Your task: Filter these entries so that only lines with the word "trọng" remain.

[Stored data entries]

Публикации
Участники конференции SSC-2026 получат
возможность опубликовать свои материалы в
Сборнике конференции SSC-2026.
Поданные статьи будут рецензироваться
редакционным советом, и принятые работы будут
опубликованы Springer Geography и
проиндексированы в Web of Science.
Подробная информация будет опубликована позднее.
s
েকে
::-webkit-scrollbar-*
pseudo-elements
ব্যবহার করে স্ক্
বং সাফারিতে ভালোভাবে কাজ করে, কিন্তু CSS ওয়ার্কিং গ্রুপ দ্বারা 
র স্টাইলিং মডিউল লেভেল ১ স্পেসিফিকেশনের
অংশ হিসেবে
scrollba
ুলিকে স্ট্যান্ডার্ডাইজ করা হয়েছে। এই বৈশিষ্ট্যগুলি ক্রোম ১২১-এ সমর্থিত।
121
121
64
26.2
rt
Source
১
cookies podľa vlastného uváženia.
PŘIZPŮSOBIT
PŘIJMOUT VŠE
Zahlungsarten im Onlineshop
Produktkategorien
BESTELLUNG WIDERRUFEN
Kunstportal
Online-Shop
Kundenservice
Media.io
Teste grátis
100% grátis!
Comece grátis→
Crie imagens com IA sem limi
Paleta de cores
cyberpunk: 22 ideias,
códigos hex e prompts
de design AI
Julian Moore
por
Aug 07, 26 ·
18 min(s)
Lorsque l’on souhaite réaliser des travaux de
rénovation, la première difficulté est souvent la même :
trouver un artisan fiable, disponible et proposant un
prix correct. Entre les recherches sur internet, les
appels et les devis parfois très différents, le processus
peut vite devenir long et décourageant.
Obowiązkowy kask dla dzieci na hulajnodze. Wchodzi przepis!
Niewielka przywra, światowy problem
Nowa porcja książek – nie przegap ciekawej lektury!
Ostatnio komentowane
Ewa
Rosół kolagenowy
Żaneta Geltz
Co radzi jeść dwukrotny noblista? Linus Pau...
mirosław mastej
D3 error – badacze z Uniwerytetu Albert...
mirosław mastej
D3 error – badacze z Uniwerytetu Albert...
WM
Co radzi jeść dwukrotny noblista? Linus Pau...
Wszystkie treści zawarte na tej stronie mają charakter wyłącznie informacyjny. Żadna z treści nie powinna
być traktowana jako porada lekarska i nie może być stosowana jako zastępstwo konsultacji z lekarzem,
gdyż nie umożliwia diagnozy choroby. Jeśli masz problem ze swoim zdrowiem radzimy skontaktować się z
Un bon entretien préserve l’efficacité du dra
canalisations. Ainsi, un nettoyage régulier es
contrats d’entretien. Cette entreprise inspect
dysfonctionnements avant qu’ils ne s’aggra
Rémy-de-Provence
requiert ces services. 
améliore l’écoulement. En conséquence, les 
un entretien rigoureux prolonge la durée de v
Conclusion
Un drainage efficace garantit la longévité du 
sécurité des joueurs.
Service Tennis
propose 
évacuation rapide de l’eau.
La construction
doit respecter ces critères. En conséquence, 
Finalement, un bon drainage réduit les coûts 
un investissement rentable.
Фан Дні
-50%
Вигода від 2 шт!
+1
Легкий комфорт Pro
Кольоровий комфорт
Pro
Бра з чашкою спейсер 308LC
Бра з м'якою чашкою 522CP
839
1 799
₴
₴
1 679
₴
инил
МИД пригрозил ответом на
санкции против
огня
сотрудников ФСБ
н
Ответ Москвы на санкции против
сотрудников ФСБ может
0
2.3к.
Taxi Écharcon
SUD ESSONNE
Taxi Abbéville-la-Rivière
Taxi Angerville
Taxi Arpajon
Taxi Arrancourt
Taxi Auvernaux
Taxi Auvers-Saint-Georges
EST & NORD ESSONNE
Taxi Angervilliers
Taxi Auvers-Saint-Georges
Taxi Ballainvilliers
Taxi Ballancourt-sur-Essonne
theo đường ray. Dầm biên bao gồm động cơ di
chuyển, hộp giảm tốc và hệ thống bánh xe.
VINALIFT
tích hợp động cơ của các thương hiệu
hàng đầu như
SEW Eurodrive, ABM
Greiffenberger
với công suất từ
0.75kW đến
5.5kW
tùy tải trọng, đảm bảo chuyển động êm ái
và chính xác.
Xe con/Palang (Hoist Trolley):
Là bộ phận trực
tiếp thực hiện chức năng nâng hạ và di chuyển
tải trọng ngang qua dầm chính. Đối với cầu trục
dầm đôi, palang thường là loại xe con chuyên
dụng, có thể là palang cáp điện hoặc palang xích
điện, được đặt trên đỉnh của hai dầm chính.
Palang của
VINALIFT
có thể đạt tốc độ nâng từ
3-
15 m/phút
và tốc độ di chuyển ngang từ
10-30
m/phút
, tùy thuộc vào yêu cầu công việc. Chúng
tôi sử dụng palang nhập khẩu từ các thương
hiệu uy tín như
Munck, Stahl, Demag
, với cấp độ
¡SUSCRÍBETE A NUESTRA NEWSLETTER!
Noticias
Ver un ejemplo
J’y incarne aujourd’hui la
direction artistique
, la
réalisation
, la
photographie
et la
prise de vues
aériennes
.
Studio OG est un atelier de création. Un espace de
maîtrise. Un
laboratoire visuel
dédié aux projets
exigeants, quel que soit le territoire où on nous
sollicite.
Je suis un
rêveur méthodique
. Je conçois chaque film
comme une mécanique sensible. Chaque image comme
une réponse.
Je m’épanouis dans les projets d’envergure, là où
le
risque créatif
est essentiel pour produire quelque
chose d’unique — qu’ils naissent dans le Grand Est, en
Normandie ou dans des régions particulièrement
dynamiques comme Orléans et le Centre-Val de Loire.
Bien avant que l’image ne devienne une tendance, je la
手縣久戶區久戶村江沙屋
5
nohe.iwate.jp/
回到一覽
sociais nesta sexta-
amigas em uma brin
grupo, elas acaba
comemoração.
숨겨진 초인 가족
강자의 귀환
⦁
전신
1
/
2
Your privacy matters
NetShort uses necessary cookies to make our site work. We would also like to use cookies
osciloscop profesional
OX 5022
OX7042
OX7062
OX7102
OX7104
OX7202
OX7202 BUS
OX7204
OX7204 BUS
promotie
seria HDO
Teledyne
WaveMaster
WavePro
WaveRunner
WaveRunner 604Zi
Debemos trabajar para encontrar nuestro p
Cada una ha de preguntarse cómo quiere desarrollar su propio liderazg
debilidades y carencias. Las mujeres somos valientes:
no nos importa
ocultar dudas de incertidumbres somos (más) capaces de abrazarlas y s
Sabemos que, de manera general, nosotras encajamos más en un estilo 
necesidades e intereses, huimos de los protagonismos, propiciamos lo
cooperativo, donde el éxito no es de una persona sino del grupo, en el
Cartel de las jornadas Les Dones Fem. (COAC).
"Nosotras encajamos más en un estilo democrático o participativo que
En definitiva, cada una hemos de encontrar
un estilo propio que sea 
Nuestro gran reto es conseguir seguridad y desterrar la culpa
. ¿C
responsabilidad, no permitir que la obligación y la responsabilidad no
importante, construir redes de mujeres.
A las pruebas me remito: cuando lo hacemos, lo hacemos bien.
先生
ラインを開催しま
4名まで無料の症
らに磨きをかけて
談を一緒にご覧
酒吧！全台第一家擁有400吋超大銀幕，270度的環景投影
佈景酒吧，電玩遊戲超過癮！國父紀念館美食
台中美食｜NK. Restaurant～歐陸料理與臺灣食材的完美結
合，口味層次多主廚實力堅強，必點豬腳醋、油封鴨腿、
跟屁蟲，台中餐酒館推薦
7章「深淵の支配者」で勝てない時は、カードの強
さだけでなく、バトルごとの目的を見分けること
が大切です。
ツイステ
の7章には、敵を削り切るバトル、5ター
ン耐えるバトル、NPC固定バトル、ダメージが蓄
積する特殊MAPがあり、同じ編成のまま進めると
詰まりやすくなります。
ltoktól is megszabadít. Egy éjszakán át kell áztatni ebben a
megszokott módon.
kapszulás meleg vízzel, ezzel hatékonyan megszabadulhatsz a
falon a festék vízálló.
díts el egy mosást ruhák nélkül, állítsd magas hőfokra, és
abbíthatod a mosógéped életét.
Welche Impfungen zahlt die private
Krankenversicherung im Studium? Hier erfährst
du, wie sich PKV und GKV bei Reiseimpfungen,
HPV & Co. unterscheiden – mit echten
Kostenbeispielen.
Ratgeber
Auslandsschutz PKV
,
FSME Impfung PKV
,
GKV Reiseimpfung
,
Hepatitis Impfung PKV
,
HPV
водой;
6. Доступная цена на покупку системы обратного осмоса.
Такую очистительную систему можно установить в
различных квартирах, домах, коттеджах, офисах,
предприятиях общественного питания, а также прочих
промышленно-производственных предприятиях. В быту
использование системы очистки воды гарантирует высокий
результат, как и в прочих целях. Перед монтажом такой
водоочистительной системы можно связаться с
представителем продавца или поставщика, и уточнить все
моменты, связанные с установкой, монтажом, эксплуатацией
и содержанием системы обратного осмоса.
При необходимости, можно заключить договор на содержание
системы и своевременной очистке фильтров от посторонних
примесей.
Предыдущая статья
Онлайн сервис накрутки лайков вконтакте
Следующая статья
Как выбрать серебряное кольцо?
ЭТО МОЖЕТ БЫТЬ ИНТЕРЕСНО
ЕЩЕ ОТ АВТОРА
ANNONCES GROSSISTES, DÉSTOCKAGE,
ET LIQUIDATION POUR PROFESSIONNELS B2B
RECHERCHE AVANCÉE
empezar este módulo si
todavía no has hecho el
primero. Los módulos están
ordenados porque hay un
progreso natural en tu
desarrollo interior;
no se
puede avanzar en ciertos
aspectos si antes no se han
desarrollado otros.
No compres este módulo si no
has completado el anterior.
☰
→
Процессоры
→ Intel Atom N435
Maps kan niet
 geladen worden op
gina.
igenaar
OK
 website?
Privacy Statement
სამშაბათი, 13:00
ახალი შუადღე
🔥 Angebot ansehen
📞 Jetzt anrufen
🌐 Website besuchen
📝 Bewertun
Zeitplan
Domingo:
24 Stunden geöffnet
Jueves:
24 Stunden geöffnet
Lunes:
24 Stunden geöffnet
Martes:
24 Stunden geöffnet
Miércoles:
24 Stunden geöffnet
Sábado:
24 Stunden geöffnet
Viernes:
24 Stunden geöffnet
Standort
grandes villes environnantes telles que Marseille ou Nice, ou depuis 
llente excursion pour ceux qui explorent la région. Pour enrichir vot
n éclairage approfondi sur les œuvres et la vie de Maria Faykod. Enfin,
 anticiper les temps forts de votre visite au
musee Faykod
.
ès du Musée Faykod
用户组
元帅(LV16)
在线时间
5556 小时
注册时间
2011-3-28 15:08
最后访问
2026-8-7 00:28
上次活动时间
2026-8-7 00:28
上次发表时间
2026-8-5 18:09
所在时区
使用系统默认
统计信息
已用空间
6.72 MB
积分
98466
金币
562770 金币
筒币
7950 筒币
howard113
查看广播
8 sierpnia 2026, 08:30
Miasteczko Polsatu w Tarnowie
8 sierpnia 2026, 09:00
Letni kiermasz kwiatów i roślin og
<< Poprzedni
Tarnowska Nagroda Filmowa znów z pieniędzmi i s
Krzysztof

Solution for this exercise:
tùy tải trọng, đảm bảo chuyển động êm ái
tải trọng ngang qua dầm chính. Đối với cầu trục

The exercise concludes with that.